The λ-calculus in the π-calculus

From Mike Stay's PhD we posit modelling stability in a complex distributed system. Requires a transformation such a Laplace that deals with “stuff happening”. I was looking at applicative bisimulation. i.e. higher level type systems in the π-calculus page

> "My recent Cambridge PhD thesis may be of interest. In it I define a small functional language and on it a typed form of applicative bisimulation. I use Howe's method from LICS'89 to show that applicative bisimulation is a congruence, and then prove the validity of a collection of equational properties of applicative bisimulation. These equational properties could be used to justify program transformations used in a compiler, say."

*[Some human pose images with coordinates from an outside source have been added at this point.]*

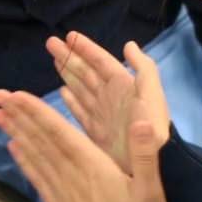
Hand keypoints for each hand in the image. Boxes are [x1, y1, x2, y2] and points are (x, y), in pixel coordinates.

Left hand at [0, 89, 166, 201]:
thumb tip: (142, 118)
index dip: (36, 112)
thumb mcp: (151, 190)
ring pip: (34, 156)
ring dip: (15, 133)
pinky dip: (23, 161)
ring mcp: (60, 192)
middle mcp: (70, 175)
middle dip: (18, 116)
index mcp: (92, 166)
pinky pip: (36, 178)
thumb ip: (144, 153)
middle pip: (40, 140)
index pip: (58, 132)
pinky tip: (13, 148)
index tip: (16, 95)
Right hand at [47, 32, 169, 173]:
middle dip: (69, 57)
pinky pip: (79, 111)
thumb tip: (129, 45)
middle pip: (85, 72)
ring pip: (80, 89)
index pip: (100, 62)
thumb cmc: (151, 129)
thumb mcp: (151, 97)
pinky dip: (70, 101)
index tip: (68, 35)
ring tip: (53, 60)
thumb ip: (144, 69)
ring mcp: (101, 115)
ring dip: (67, 74)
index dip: (85, 48)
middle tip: (50, 43)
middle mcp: (110, 97)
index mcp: (122, 86)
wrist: (150, 165)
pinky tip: (61, 92)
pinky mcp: (95, 132)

Greg (@leithaus) Meredith re-pointed me.

> "Applicative bisimulation is appropriate to applicative models of computation such as the lambda calculus. It doesn’t make much sense for concurrent models like pi or rho calculus."

Leading us to: The λ-calculus in the π-calculus by Xiaojuan Cai and Yuxi F paper We prefer this link at Shanghai Jiaotong University pdf > "A general approach is proposed that transforms, in the framework of pi calculus, objects to methods in an on-the-fly manner. The power of the approach is demonstrated by applying it to generate an encoding of the full lambda calculus in the pi calculus. The encoding is proved to preserve and reflect beta reduction and is shown to be fully abstract with respect to Abramsky’s applicative bisimilarity"

Leaves us wondering did Mike Stay, Greg Meredith and Sophia Drossopoulou discover that a new type system is required to keep a higher order programming system that can handle "stuff happening" capabilities based? Policy as Types in Object-capabilities # IDK.